Прошли в свою комнату — не заметили. Заперлись и, достав «лису», разделали первый арбуз… После ужина в восемь часов мать и бабушка ушли отдыхать. А вы выкатили из-под кровати второй арбуз… И где-то минут без двадцати-пятнадцати девять, завернув корки и семечки в газету, незаметно выскользнули в коридор и на улицу. Выбросили отходы в мусорный ящик, раскрыли нож… Рассказывайте теперь сами дальше.
Локунев побледнел и вдруг выпалил:
— А чего она отвергает, не зная души человека? Как можно отталкивать? Подумаешь, нашлась тоже… Я, может, просто хотел познакомиться…
— Не понимаю.
— Чего не понимать? Я отказываюсь давать показания.
— Это уже не важно.
Локунев мрачно замер.
ЕЛИЗАВЕТА
Этот белый, холодный снег… Он занес избушку чуть ли не до самой крыши и свисал с карнизов белыми большими грибами. Топились печи, и дым стоймя подымался к небу — значит, впереди морозы еще ветренее и круче. Одинокие невырубленные ели, густо обваленные снегом, тяжело гнулись ветками. Белая тишина хрустела от мороза.
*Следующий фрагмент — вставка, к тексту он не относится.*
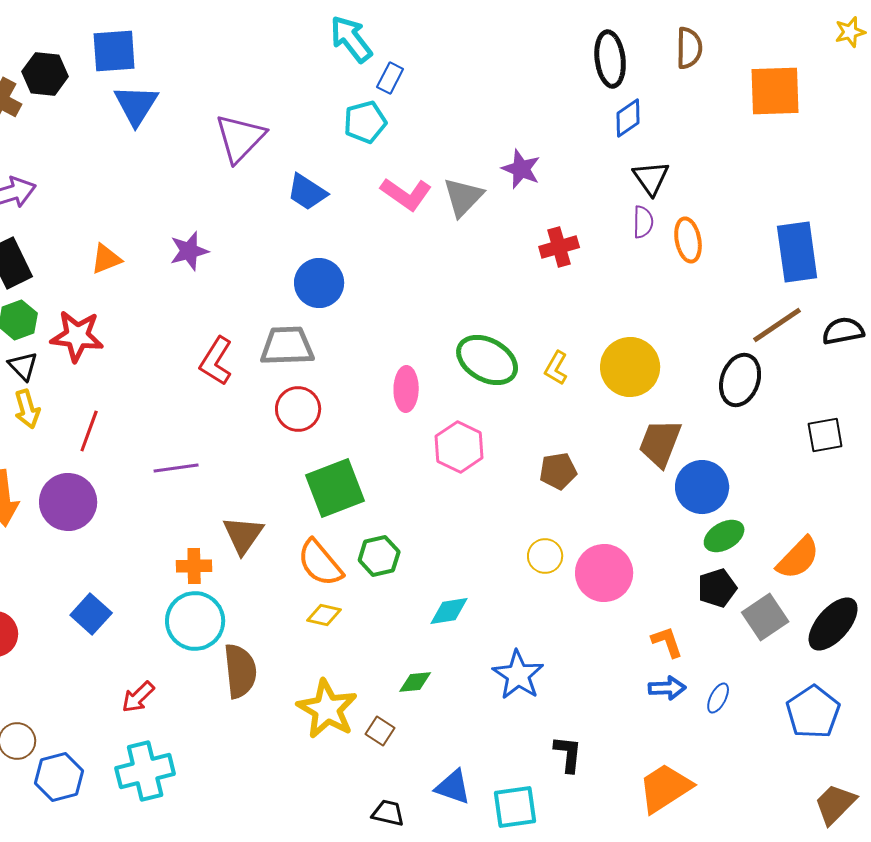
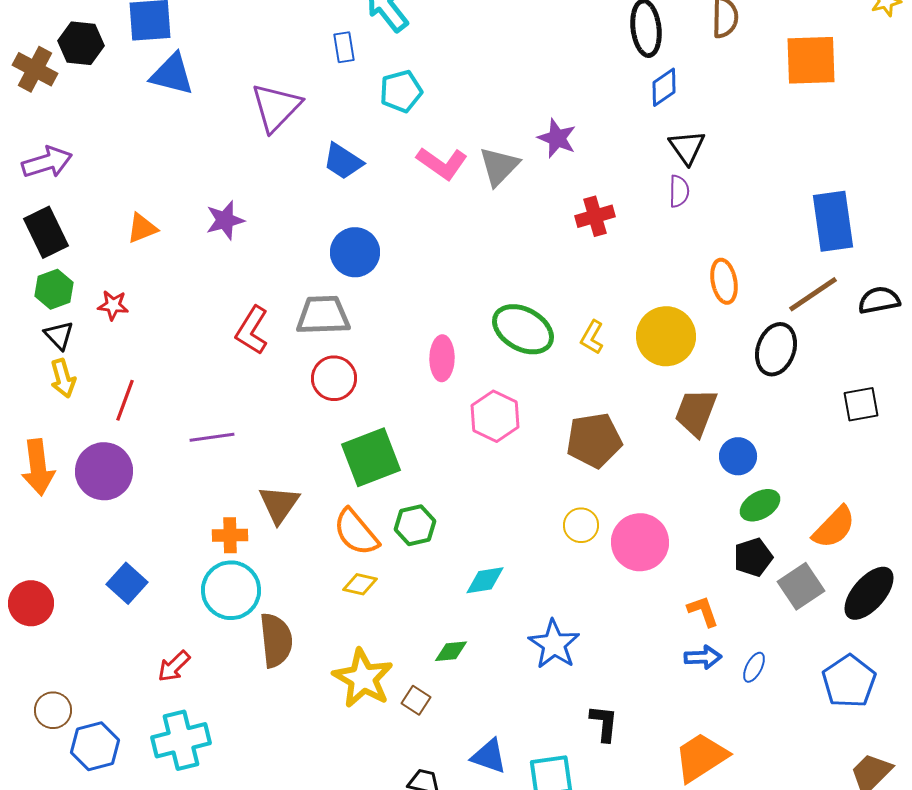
blue rectangle: (390, 78) -> (344, 47), moved, turned -36
blue triangle: (136, 105) -> (172, 74), turned -48
orange ellipse: (688, 240) -> (724, 281), moved
red star: (77, 336) -> (113, 305), size x0.6
brown pentagon: (558, 471) -> (594, 440), size x1.5
blue circle: (702, 487) -> (738, 456), size x0.7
Елизавета, лежа на железной кровати, силилась рассмотреть в окно, много ли снегу навалило и не занесло ли дрова, привезенные неделю назад соседом Николаем. «Эдак ведь и бросили все бревна врассыпную, а теперь пилить да колоть надо», — думала она, проводя иссохшей рукой по цветастому лоскутному одеялу. «Ишь, одеяло, грит, не модное, верблюжье надо купить. Эх, Марфа, Марфа, на кой мне верблюжье, и этого на меня хватит — и тепло и привыкла». Елизавета вздохнула, потуже завязала под подбородком платок, ладонью запихала под него выбившиеся жидкие волосы. «Надо попросить Марфу, хоть бы мне гребеночку в сельмаге купила. Али не надо? Конечно, не надо… Возьму тряпку и перевяжу, отдеру полосочку от старого платка, и ладно…» Елизавета закрыла потемневшие веки, натянула одеяло до самого подбородка. Остро выделился ее белый нос, треугольник платка затенил морщинистый лоб, и цветочки на этой выцветшей тряпице казались жалкими и невеселыми.
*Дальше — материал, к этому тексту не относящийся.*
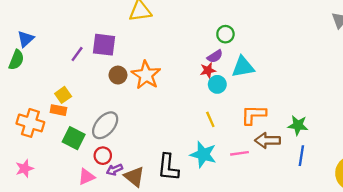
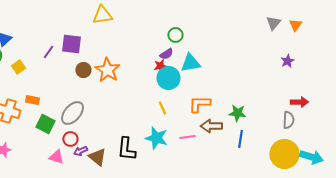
cyan circle: (217, 84) -> (168, 78), size x1.5
yellow square: (63, 95) -> (18, 67), moved
pink triangle: (86, 177) -> (56, 157), turned 42

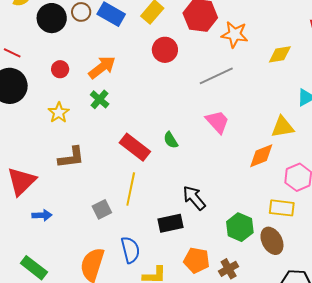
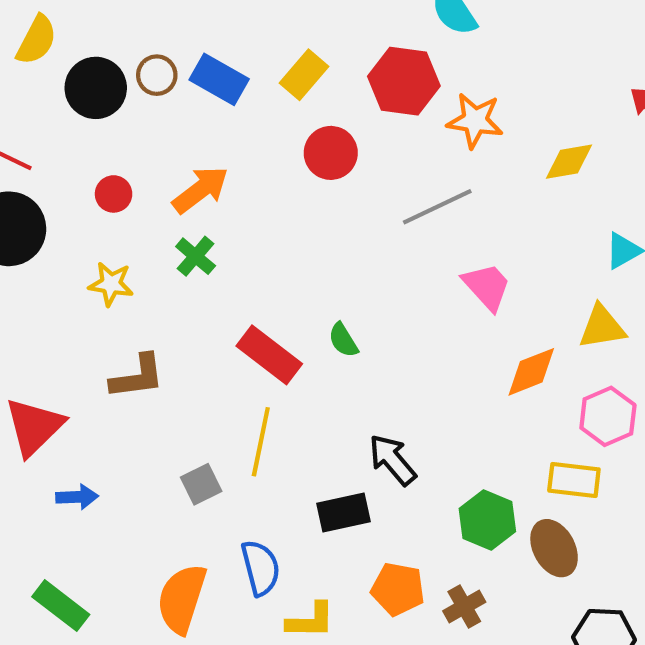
yellow star: (59, 113) -> (111, 284), turned -30
pink trapezoid: (217, 122) -> (487, 287), moved
yellow triangle: (283, 127) -> (602, 327), moved

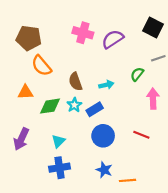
Елизавете было под девяносто. В темной избушке ее, казалось, все темно и сыро. Темнел старый кованый сундук, темнели иконы в углу, темнели скамья и столешница, и даже зеркало темнело и мутно отражало бревенчатую, давно не скобленную стену. Запах затхлости и каких-то трав тяжело пропитал воздух и висел в комнате сухой и тонкой паутиной. Грязный пол разъезжался скрипучими, бог знает когда крашеными половицами и как-то ехал в угол к печке — видно, она тяжело осела и тянула на себя и пол и потолок. Печь была русская, но без полатей, на ней валялся ворох старушечьего белья, старых валенок, стояли горшки и грудились березовые поленья на лучину, все это кое-как прикрывалось серой, с неопределенным рисунком занавеской. За печью, в закутке, завешенном дырявым одеяльцем, кудахтали куры. В этой избенке, неразгороженной и тесной, было темно даже в самый светлый полдень. Тем более зимой она была еще мрачнее и неуютнее. Четыре оконца плохо пропускали свет, но они как-то странно и жутко врывались в темную келью белоснежными замороженными кружевами и как-то юно голубели утренними сумерками.